Task description. Copy everything from the start of the records down to the line containing "genus: Juniperus", substituting "catalog" for "catalogue" and leaving everything else unchanged.

_ _ _

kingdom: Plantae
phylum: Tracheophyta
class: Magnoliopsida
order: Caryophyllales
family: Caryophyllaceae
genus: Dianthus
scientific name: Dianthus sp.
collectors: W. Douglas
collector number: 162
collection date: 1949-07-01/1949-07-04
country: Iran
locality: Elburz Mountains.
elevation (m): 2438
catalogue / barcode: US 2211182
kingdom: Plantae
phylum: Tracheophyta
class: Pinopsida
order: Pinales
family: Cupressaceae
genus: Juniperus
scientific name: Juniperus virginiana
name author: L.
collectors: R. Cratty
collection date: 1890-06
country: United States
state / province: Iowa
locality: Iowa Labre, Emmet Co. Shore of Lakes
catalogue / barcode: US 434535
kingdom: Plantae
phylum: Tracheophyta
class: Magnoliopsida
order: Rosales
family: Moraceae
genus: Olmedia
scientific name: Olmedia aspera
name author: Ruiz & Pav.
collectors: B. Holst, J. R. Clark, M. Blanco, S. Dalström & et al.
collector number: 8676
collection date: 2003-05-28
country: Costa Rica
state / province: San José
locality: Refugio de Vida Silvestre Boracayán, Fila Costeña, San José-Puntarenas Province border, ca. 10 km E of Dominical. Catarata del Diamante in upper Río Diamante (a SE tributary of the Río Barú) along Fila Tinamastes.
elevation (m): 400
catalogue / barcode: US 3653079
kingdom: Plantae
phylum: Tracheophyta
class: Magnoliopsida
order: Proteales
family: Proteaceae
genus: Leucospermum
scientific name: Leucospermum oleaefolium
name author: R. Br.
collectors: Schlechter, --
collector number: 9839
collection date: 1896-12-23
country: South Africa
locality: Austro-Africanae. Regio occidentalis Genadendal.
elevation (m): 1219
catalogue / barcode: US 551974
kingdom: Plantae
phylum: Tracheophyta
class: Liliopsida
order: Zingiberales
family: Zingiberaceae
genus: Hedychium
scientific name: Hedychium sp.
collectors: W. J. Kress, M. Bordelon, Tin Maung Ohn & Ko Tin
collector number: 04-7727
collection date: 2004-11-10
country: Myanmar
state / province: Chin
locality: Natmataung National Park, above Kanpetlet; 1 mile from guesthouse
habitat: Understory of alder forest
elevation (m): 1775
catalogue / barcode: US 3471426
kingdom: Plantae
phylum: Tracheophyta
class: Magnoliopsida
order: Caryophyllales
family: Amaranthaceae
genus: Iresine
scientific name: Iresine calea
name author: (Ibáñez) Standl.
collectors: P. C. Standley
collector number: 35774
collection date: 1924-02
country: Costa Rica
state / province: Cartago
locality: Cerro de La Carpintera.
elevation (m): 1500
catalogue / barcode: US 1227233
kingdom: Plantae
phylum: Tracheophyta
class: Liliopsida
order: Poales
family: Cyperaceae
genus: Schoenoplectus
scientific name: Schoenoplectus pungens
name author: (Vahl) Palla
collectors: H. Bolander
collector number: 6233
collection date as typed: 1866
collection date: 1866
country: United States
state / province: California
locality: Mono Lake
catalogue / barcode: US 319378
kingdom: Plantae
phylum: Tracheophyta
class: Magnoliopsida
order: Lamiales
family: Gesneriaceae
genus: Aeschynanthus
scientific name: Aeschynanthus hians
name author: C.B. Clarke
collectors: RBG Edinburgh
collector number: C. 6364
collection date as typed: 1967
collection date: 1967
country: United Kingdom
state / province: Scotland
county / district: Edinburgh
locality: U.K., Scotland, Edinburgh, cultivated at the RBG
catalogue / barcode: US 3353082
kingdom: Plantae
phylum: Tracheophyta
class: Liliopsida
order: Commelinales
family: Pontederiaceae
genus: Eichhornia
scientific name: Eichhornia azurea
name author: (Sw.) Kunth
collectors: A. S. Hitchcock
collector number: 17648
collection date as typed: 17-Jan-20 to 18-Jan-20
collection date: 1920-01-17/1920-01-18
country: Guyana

_ _ _

Reply to the task.
kingdom: Plantae
phylum: Tracheophyta
class: Magnoliopsida
order: Caryophyllales
family: Caryophyllaceae
genus: Dianthus
scientific name: Dianthus sp.
collectors: W. Douglas
collector number: 162
collection date: 1949-07-01/1949-07-04
country: Iran
locality: Elburz Mountains.
elevation (m): 2438
catalog / barcode: US 2211182
kingdom: Plantae
phylum: Tracheophyta
class: Pinopsida
order: Pinales
family: Cupressaceae
genus: Juniperus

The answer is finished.